8.1. If x is the distance from P to the flagpole and h is the height of the flagpole, then
tan(53°) = h/x
tan(28°) = h/(x + 20)
Solve for the first equation for h in terms of x :
h = x tan(53°)
Substitute this into the second equation and solve for x :
tan(28°) = x tan(53°) / (x + 20)
(x + 20) tan(28°) = x tan(53°)
x tan(28°) + 20 tan(28°) = x tan(53°)
x (tan(28°) - tan(53°)) = -20 tan(28°)
x = 20 tan(28°) / (tan(53°) - tan(28°))
x ≈ 13.4 m
8.2. By the law of cosines,
BD² = 7² + 11² - 2 • 7 • 11 cos(110°)
⇒ BD = √(170 - 154 cos(110°))
⇒ BD ≈ 14.9 cm
and
BC² = BD² + 16² - 2 • BD • 16 cos(40°)
⇒ BC = √(426 - 154 cos(110°) - 32 cos(40°) √(170 - 154 cos(110°)))
⇒ BC ≈ 10.6 cm
Now use Heron's formula.
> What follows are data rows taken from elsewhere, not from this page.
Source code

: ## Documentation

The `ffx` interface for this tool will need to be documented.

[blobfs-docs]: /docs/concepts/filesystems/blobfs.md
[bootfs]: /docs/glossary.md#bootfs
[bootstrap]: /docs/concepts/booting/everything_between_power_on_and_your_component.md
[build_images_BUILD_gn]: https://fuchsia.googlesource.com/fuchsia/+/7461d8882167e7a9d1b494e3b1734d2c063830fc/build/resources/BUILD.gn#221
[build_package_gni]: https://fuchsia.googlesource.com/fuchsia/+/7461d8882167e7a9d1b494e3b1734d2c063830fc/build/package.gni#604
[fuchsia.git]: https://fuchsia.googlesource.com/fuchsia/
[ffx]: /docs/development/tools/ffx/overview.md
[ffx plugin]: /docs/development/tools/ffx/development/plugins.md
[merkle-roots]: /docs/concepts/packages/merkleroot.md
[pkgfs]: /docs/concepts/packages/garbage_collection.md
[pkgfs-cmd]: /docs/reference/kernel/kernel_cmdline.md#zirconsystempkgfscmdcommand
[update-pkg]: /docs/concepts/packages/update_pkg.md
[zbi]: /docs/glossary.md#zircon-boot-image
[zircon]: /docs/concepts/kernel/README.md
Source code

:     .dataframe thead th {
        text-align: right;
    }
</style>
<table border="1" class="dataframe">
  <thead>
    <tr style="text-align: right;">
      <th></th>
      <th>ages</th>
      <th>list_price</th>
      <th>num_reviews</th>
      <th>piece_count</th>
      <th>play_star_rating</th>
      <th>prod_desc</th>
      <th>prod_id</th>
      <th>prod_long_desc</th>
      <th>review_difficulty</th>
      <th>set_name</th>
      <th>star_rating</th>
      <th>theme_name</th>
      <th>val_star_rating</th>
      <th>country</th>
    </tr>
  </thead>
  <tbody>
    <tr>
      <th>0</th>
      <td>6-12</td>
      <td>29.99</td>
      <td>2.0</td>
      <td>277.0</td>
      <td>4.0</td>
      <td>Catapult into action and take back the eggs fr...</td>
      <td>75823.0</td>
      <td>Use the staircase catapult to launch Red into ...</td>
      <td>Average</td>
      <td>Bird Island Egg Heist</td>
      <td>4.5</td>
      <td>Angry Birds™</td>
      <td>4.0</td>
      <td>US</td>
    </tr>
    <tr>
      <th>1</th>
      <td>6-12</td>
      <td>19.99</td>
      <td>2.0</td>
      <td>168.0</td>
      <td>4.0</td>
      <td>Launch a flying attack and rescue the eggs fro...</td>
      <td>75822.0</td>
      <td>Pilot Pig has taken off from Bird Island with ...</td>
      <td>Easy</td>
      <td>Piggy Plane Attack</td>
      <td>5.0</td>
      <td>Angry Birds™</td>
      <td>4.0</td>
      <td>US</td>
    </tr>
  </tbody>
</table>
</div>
If S is the semiperimeter of ∆ABD and S' is the semiperimeter of ∆BCD, i.e.
S = (AB + BD + AD)/2 ≈ 16.5 cm
S' = (BC + CD + BD)/2 ≈ 20.7 cm
then
area ∆ABD = √(S (S - AB) (S - BD) (S - AD)) ≈ 36.2 cm²
and
area ∆BCD = √(S' (S' - BC) (S' - CD) (S' - BD)) ≈ 76.7 cm²
so that the total area of ABCD is approximately 112.9 cm².